While Catalonia's regional government wants a binding referendum on independence, Sanchez is urging them to work with counterparts who favor unity with Spain on drafting a new charter law for the region
Prime Minister Pedro Sanchez told the Barcelona-based newspaper La Vanguardia that what "is needed is a wide consensus that right now doesn't exist in Catalonia." Voters in the wealthy northeastern region were evenly split in supporting parties for and against secession when the last regional election was held a year ago. However, the separatist politicians who prevailed in that vote and the previous Catalan election insist on pursuing a break with the rest of Spain.
While Catalonia's regional government wants a binding referendum on independence, Sanchez is urging them to work with counterparts who favor unity with Spain on drafting a new charter law for the region, one that significantly more than half of the region's 7.4 million residents would support. Sanchez has not detailed what he would like a new charter for Catalonia to look like.

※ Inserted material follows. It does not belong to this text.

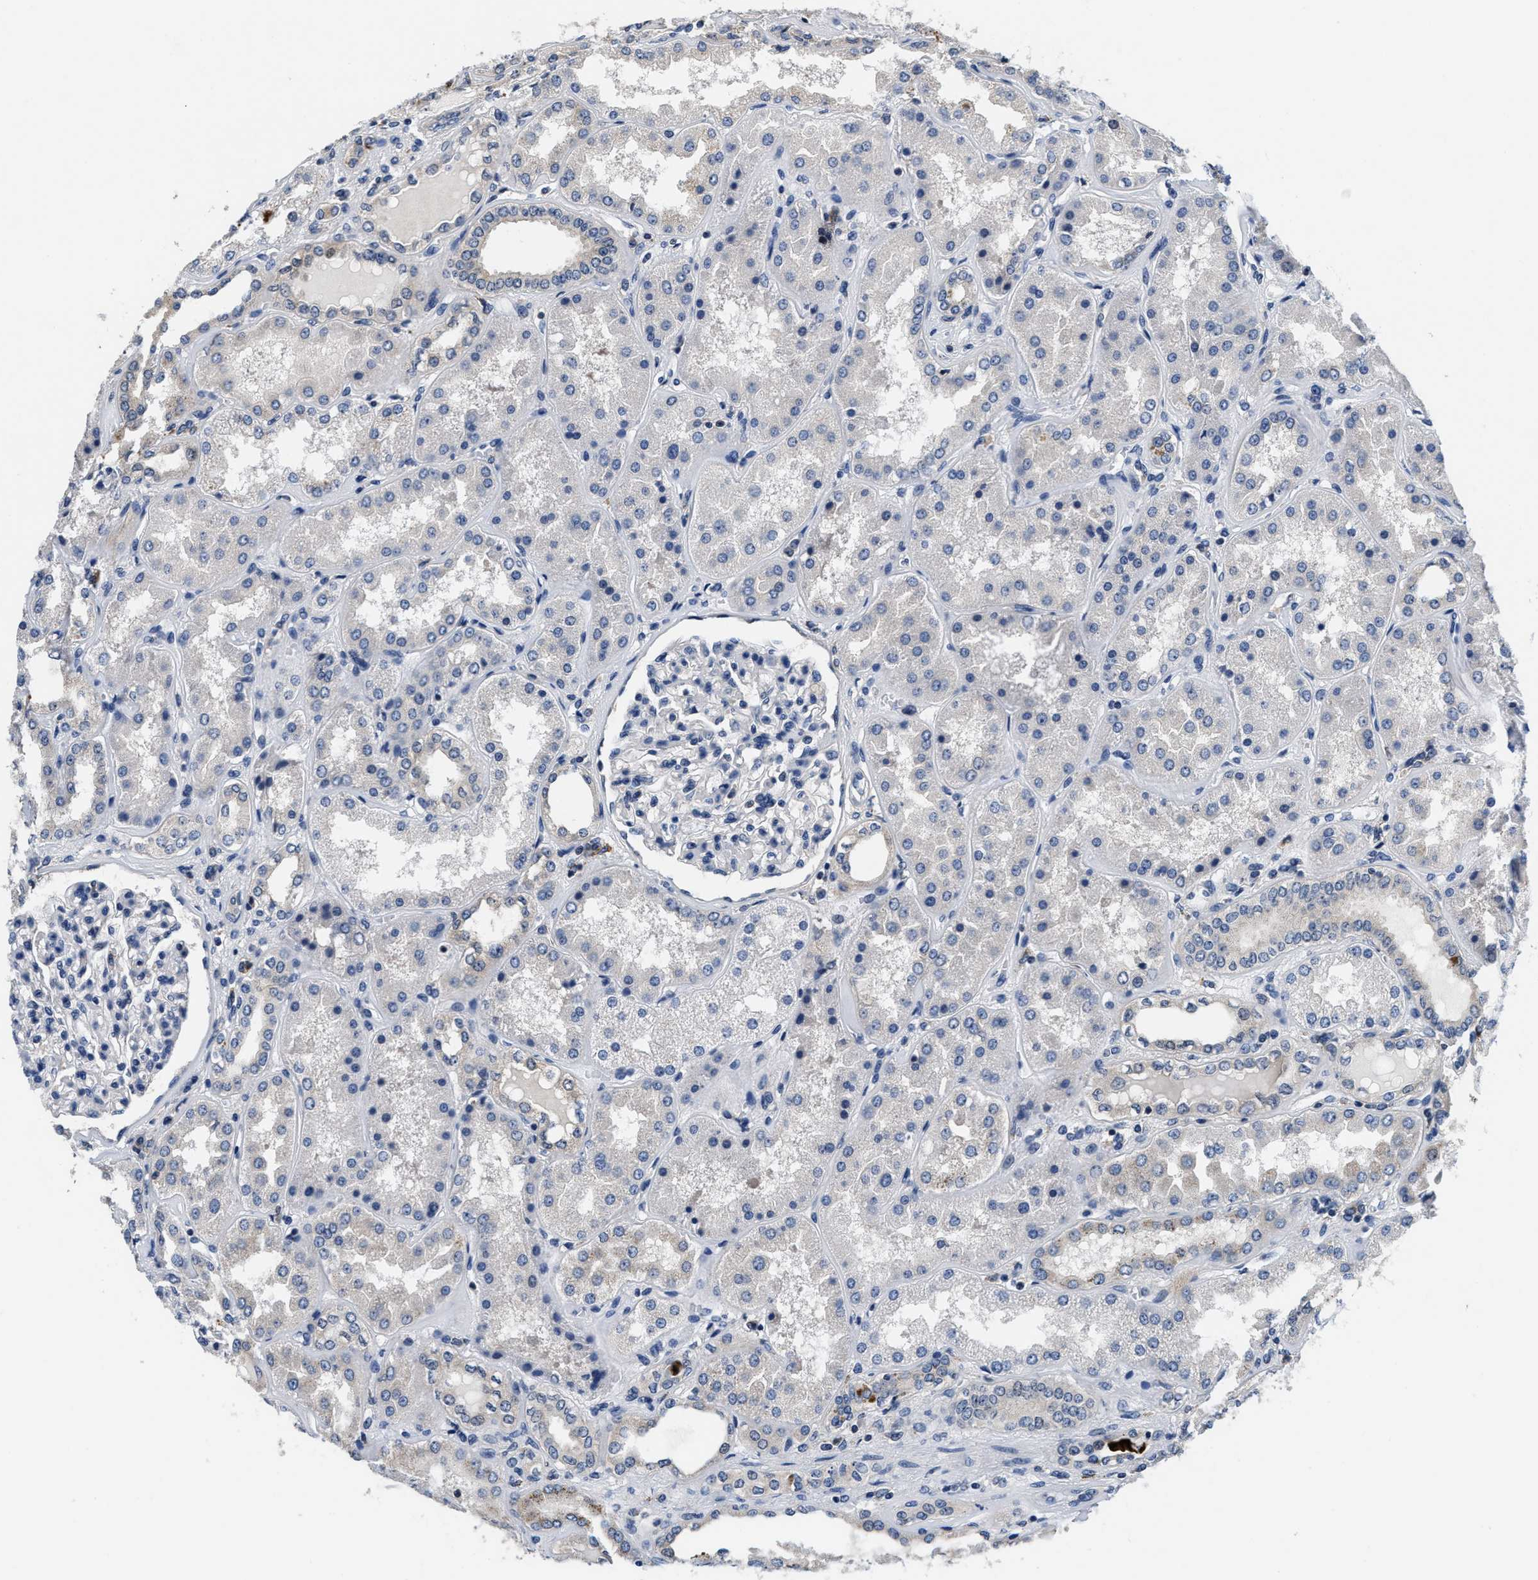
{"staining": {"intensity": "negative", "quantity": "none", "location": "none"}, "tissue": "kidney", "cell_type": "Cells in glomeruli", "image_type": "normal", "snomed": [{"axis": "morphology", "description": "Normal tissue, NOS"}, {"axis": "topography", "description": "Kidney"}], "caption": "Immunohistochemistry (IHC) of benign kidney demonstrates no positivity in cells in glomeruli. (Immunohistochemistry (IHC), brightfield microscopy, high magnification).", "gene": "ANKIB1", "patient": {"sex": "female", "age": 56}}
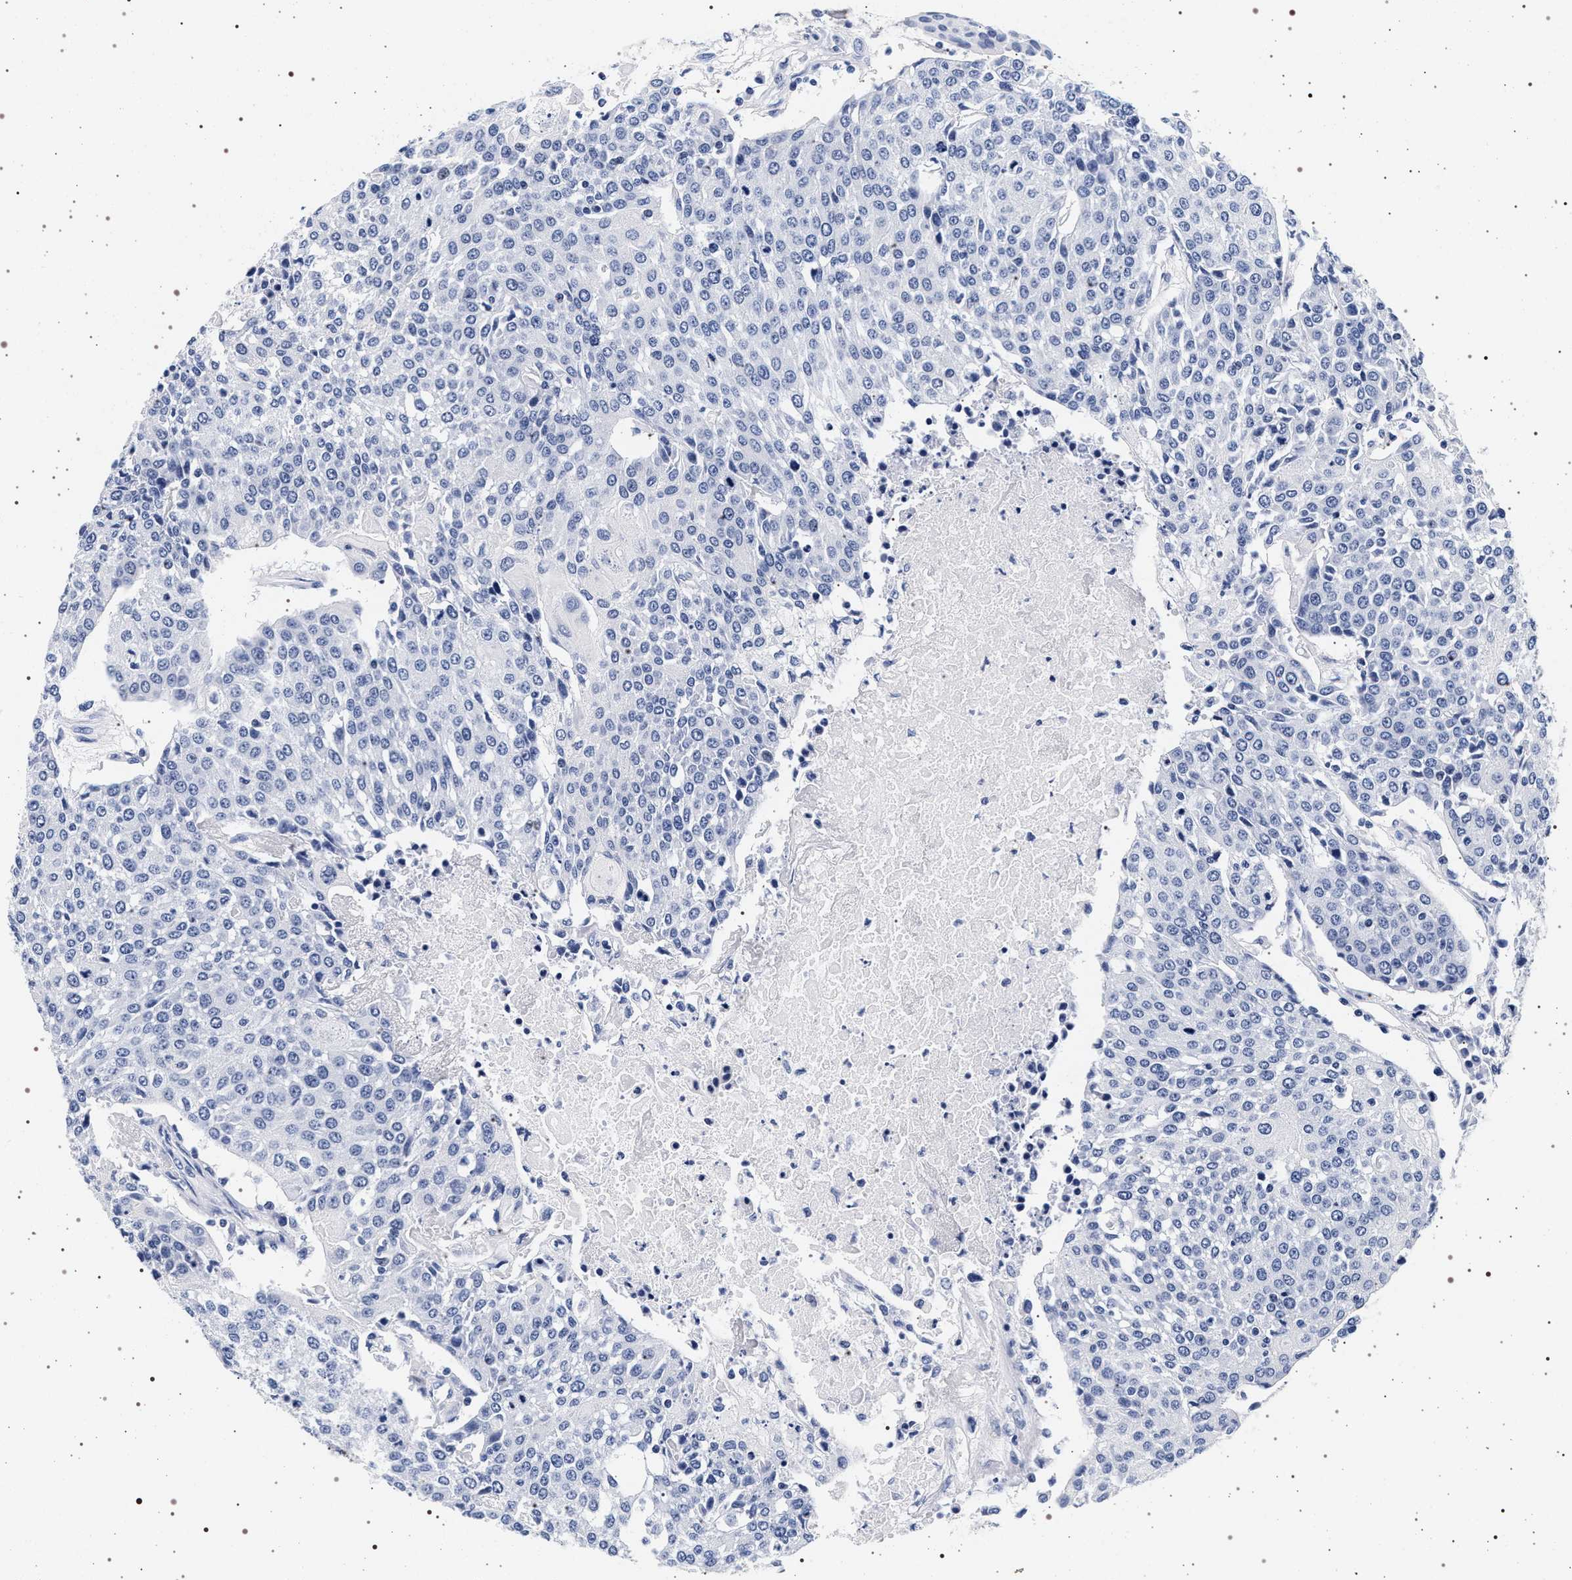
{"staining": {"intensity": "negative", "quantity": "none", "location": "none"}, "tissue": "urothelial cancer", "cell_type": "Tumor cells", "image_type": "cancer", "snomed": [{"axis": "morphology", "description": "Urothelial carcinoma, High grade"}, {"axis": "topography", "description": "Urinary bladder"}], "caption": "Immunohistochemical staining of human urothelial cancer shows no significant expression in tumor cells.", "gene": "SYN1", "patient": {"sex": "female", "age": 85}}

"We have always said that we can find a solution to the Catalan political crisis within the Constitution," Sanchez said. "But the problem is not independence, it is about harmonious coexistence." Many separatists have said a new charter wouldn't be enough to satisfy the region's long-song demands for autonomy, saying independence was the only answer.
Pro-independence demonstrators sit down on the street during a protest against Spain's cabinet holding a meeting in Barcelona Spain, Dec 21, 2018. (MANU FERNANDEZ / AP)
Separatist lawmakers tried and failed to break Catalonia away from the rest of the country in October 2017, igniting the worst political crisis in Spain in decades.
Sanchez, the Socialist leader who inherited the problem from his conservative predecessor when he came to power in June, has made mending relations with Catalonia a priority.
Sanchez traveled from Madrid to Barcelona on Thursday and met with the regional government's president, Quim Torra, a fervent separatist. The two leaders issued a statement saying they were committed to maintaining a dialogue that would lead to a "political proposal that has the backing of large part of Catalan society." Sanchez acknowledged in the newspaper interview that arriving at a proposal backed by both sides would "take years."